In time you feel that you don’t care where you fly—Italy, Holland, or somewhere else—you just want so badly to get out of the airport and on a plane! And at some point, you promise yourself that if you ever do get on a flight, you won’t complain about any part of it. You are just so sick of sitting in the stupid airport, waiting, waiting, waiting, looking at the same boring view out the airport windows.
Infertility. That’s the situation I just described and it’s the situation my husband and I are dealing with right now. The reason my analogy doesn’t have seem to have a positive conclusion or lesson learned is because I’m not there yet. Right now I’m sitting in the airport looking out the window. I know that God has a plan for me and that someday I’ll be able to be a mother, but that part of my life isn’t happening the way I expected.
One thing I have learned is that I’m not alone in the airport. Whether we are young or old, married or single, parents or childless, all of us have times in life when we feel like we’re stuck in the airport in one way or another, waiting for a righteous longing to be filled, and not understanding why it hasn’t happened yet.
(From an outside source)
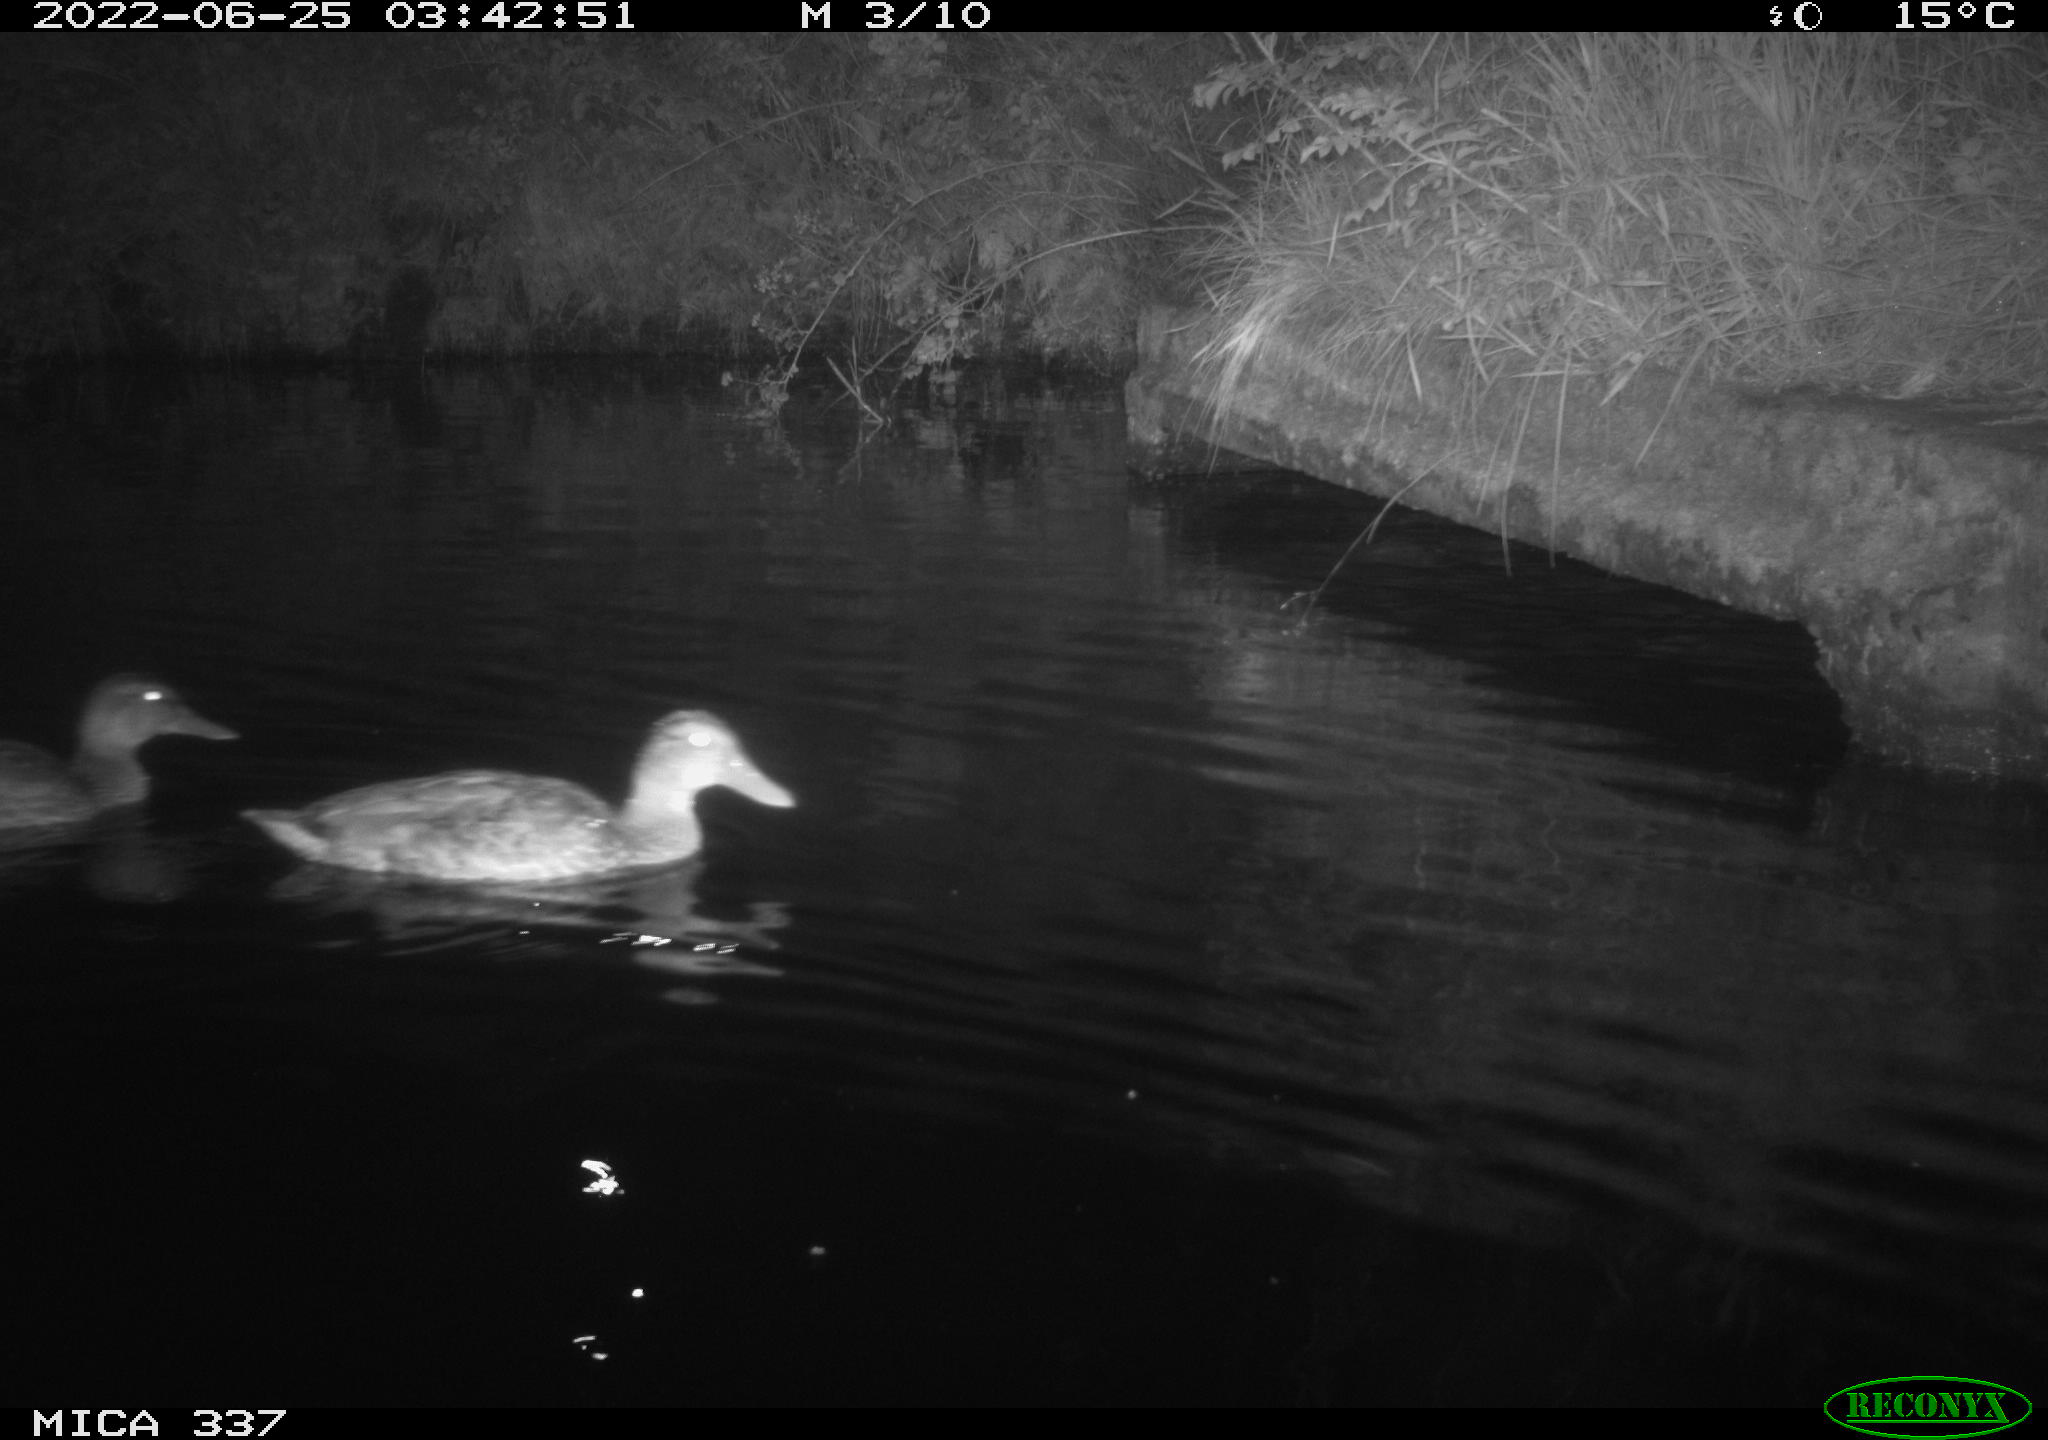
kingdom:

Fortunately, there isn’t a single one of us who is truly alone in our airport, because whether or not we realize it, Jesus Christ is sitting next to us. I know that our Savior stands by us in good times and hard times and waiting times, and I know for myself that He will not leave us comfortless.
During my time in the airport so far, I’ve found that the more I talk about my experience, the less I feel alone. I’ve also noticed that it helps when I focus on the things I’m grateful for, pray to my Heavenly Father with real intent, keep myself busy, study the scriptures, and write my feelings in a journal.
Are you waiting in one of life’s airports? What do you do to help pass the time or ease the pain? I’d love to hear your story.